Public cloud services can be purchased inexpensively, spun up quickly, and utilized with ease. As a result, they’re being widely and swiftly adopted by enterprise organizations. But it’s not always the IT department that’s acquiring or paying for such services. These days, business groups are increasingly taking IT matters into their own hands.
“Our large customers are using 730 cloud services on average,” says Bob Dimicco, senior director and general manager of the Cisco Cloud Consumption Services practice. “But their IT organizations typically have no visibility—or even awareness—of 15-20 percent of those services.”
According to Dimicco, this lack of visibility can have serious consequences:
- Putting business applications in the public cloud often places sensitive intellectual property, employee, and customer data beyond a company’s firewall.
- Not all cloud providers are able to comply with industry regulations or regional data sovereignty laws.
- Many won’t survive the torrent of competition or the inevitable market consolidation.
“Data security and compliance are very real concerns,” says Dimicco. “The bigger concern is that there typically is no individual or group within a company overseeing the adoption of public cloud services. A lack of visibility, governance, and control invariably leads to business risks and high costs.”
IT processes and red tape
According to Melanie Posey, research vice president at IDC, public cloud services aren’t the problem, and neither are the business groups adopting them. Conventional IT processes and red tape are the culprits. With countless IT departments still taking months to select, procure, configure, deploy, and integrate technology resources, it’s no wonder business teams purchase their own cloud services—a task that only requires a credit card and can be accomplished in minutes.
“Many IT groups are living in the 1970s, with a big mainframe that nobody can touch,” says Posey. “They need to figure out how to evolve, and find ways to serve their business teams better, faster, and cheaper. And they need to break out of the mindset that they have to do everything themselves.”
Both Posey and Dimicco agree that IT departments must form a new relationship with their business counterparts. They must establish new lines of communication, so IT leaders can better address the priorities and initiatives of business teams and business teams can better understand the potential risks and costs of ungoverned cloud adoption.
“This isn’t a power struggle between IT and the business, who share a lot of common ground. There just needs to be more communication and collaboration,” says Posey. “IT can no longer stay locked in their data center; they must get out and talk to business groups. And they must create processes that allow business teams to do their own thing, but with some overarching governance.”
Coming to the table with facts
Software tools and professional services that shed light on cloud usage can help stimulate and advance these discussions, Dimicco says. Cisco Cloud Consumption Services, for example, help discover and analyze public cloud usage. And they provide a baseline for IT and business teams to discuss and optimize cloud utilization, risks, and costs.

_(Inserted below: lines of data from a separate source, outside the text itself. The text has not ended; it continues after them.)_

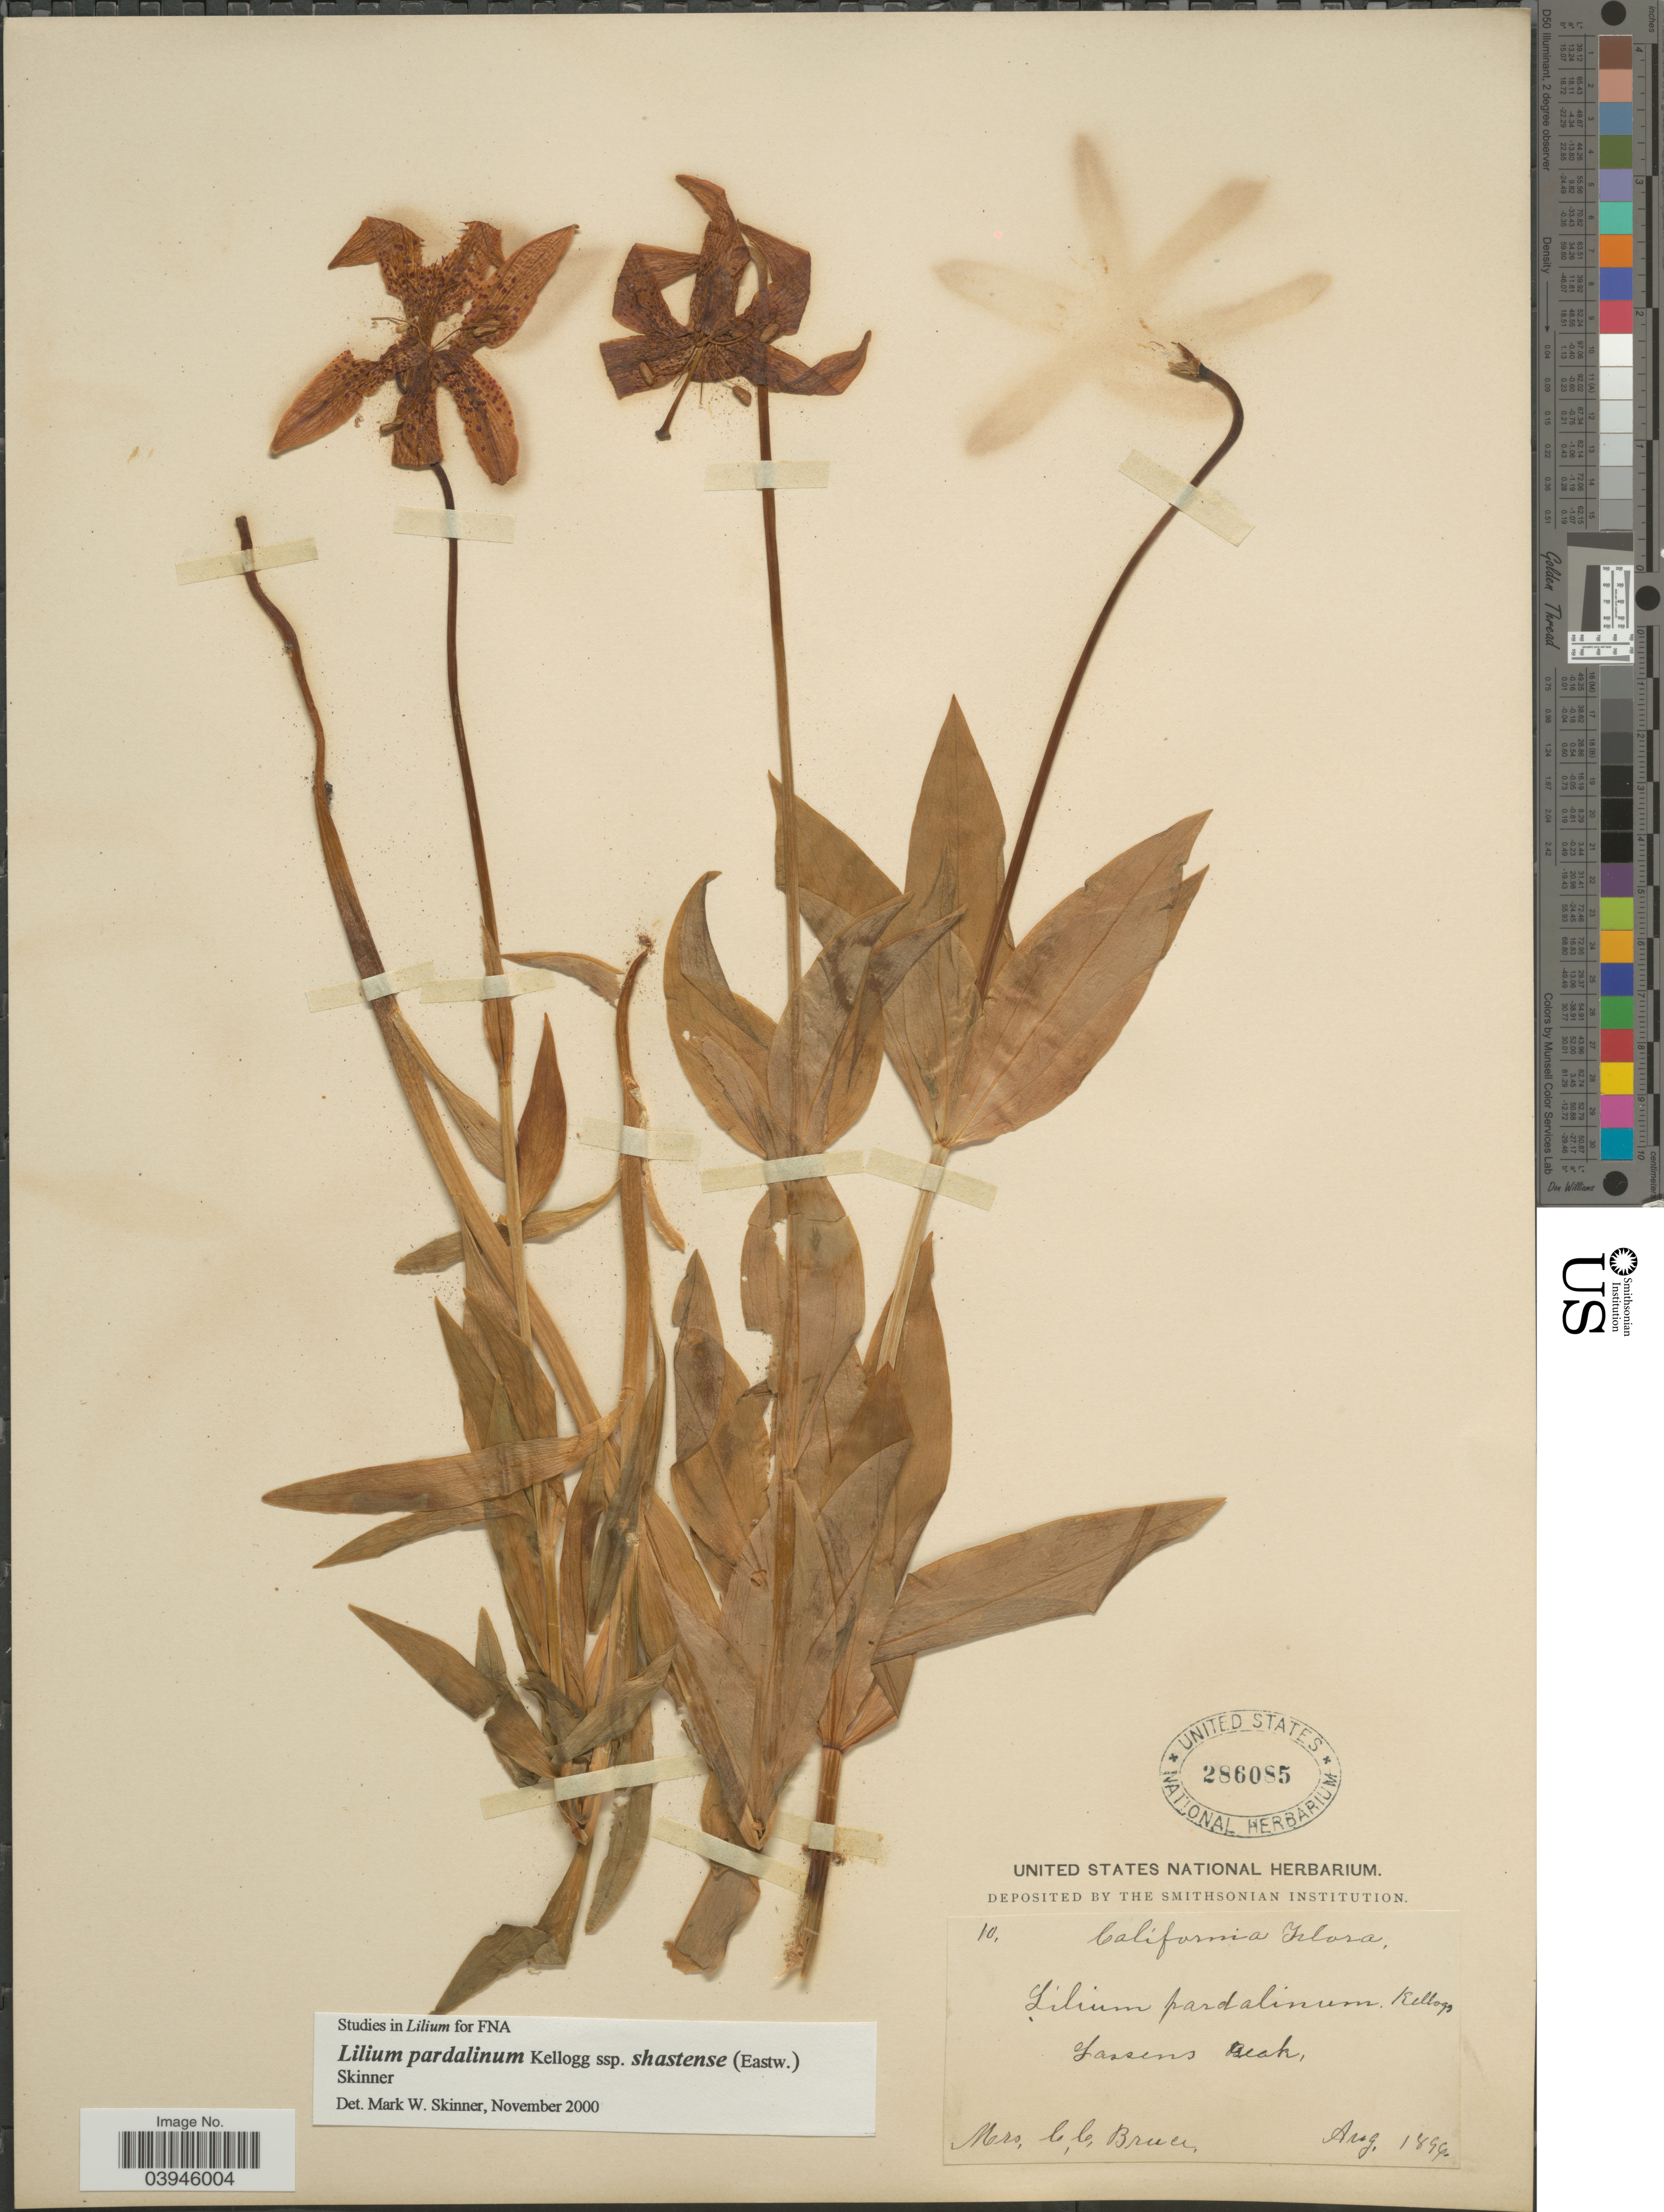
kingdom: Plantae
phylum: Tracheophyta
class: Liliopsida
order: Liliales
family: Liliaceae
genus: Lilium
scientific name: Lilium nevadense var. shastense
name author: Eastw.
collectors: C. Bruce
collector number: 10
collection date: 1896-08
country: United States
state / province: California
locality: Lassens Peak.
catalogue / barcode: US 286085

“One of our customers recently found that they were using 41 different cloud-based collaboration services, half of which were redundant,” Dimicco recalls. “That insight prompted dialogue between IT and the business, which led to standardization, service aggregation, and significantly reduced costs.”
“The first step is acknowledgement, and it always helps to come to the table armed with facts,” says Posey. “The second step is agreeing on a solution. Figuring out how to facilitate a more centralized approach to cloud procurement and governance is in everyone’s best interest.”
According to Dimicco, IT organizations should assume that their company is using more and spending more on cloud services than they realize. And they can assume it will grow quickly over time, as much as 20-25 percent or more each year.
“If you have a problem now, it will be worse in 12 months,” Dimicco claims. “Organizations need to be proactive before data is lost, before risk becomes a real problem, and before costs get out of hand.”